Instead of perusing endless rows of shelves in search of books, library users may access materials electronically or have books delivered quickly. Meanwhile, those hatching ideas have the "mind space" to work quietly and the "open space" to collaborate when they are ready to share their ideas. Thanks to recent renovations, the space adapts to how students, faculty and staff conduct research and work in teams.
Meeting the needs for both quiet and noise is a challenge for libraries. Karen King, director of library services at Darden, believes that the Camp Library team has the formula right.
"The idea behind our new design is to be able to accommodate every step in the research process," she said. "Many libraries are adopting designs that allow for open talk and collaboration, but have challenges connecting those areas with convenient and effective quiet spaces. Accommodating both needs is integral to expanding Darden's research footprint and encouraging thought leadership."
To make more room, planners are downsizing some equipment and functions, and relocating two-thirds of the library's collections. According to King, printed materials are still important, but they do not have to take up space in the library.
"Print resources are retrieved from storage and brought by a courier service at the request of users within 48 hours," she said.
These collections are stored in U.Va.'s Ivy Stacks Facility, which manages more than a million items within its 10,000-plus square feet of space. Sophisticated technology allows for the easy retrieval of items located among the facility's high-rise stacks. The facility also houses materials from the University Library, the Law Library and the Health Sciences Library.
"Times have changed and we responded by tailoring our space for research and technology needs," King added.
The Sheppard Reading Room is the only space that will continue to hold books. New features include an open living space beautiful enough to hold small cocktail gatherings, yet peaceful enough to inspire intellectual discussions. Large windows, some Palladian, offer invigorating views of Darden's Grounds. New office suites accommodate more of Darden's research centers and a new conference room allows users to meet and conduct video- and teleconferencing.

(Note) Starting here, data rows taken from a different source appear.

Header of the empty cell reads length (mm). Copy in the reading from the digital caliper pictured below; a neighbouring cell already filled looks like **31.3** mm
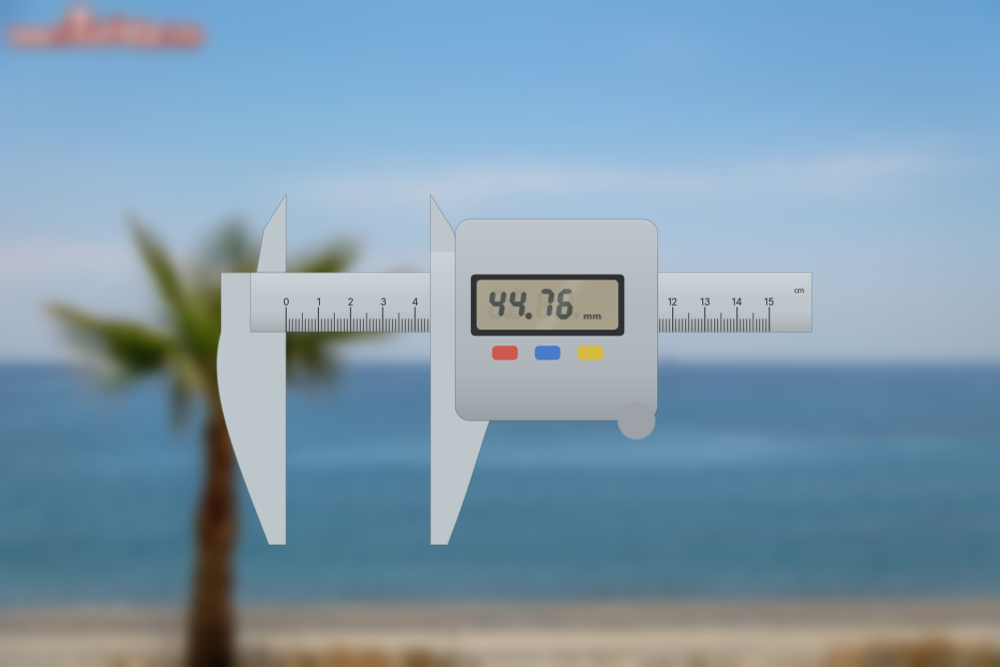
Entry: **44.76** mm
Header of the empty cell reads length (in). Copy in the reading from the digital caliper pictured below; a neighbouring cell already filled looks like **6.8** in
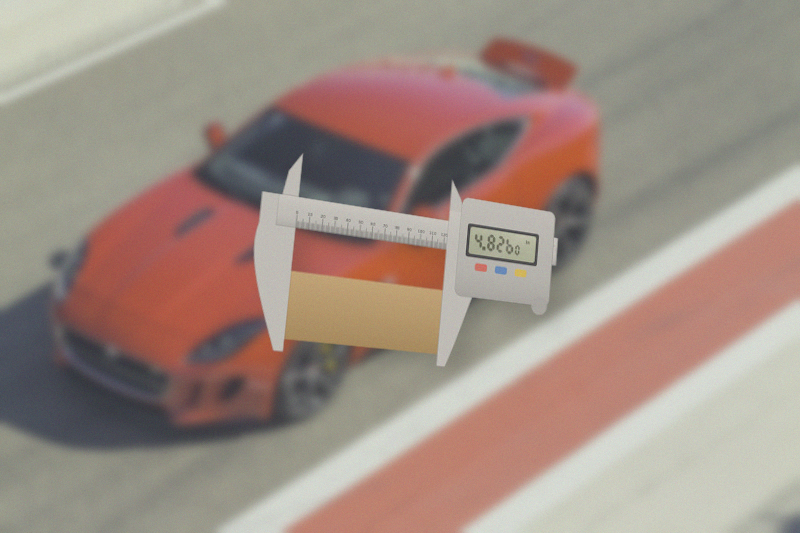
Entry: **4.8260** in
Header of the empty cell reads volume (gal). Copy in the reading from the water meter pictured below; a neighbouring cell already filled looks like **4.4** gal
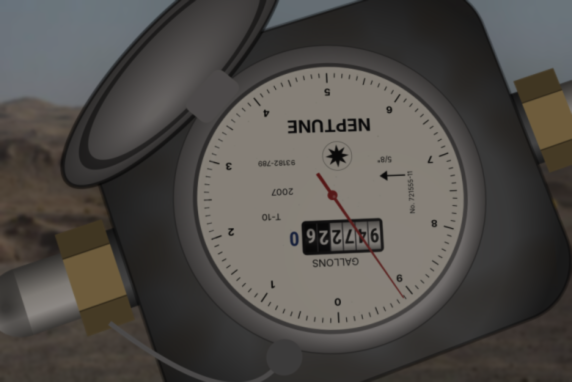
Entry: **9472259.1** gal
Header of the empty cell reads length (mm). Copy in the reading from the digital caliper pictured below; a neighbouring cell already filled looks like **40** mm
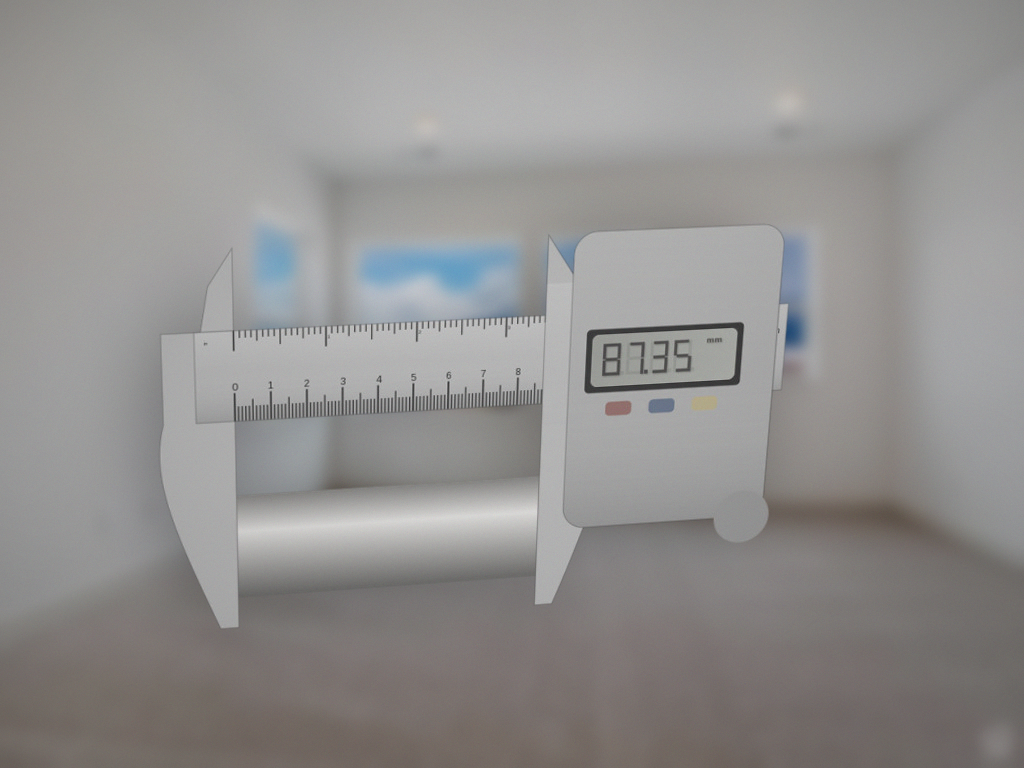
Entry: **87.35** mm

Who are the lucky ones who get to work in this new area?
Longtime library residents include the Darden Center for Global Initiatives and the Tayloe Murphy Research Center. The new kids on the block include the Batten Institute for Entrepreneurship and Innovation. Spaces for students have always included the Stettinius Reading Room (for Ph.D. candidates) and the capital markets room, where students debate and make investment portfolio decisions. The main floor holds space for various student activities. The second floor accommodates research activities.
"We really aimed to make this the place where students and faculty can explore, discover and create," King said. "U.Va. libraries are innovative, and we are proud to be a part of such a system."
King also has a vision for future improvements to the Camp Library, which includes expanding users' virtual experience and offering a workspace for leaders visiting Darden.
The Camp Library offers access to a wide range of resources, including electronic catalogs, databases, reference materials and Internet resources. Business collections include more than 100,000 volumes, 1,100 periodicals and 120 online databases. Members of the Darden community also have access to book, periodical and online resources in the University of Virginia library system.
The Office of the Architect, which handles all planning and renovations for U.Va., coordinated the Camp Library's renovation projects. The library is named for the Camp Family of Franklin County.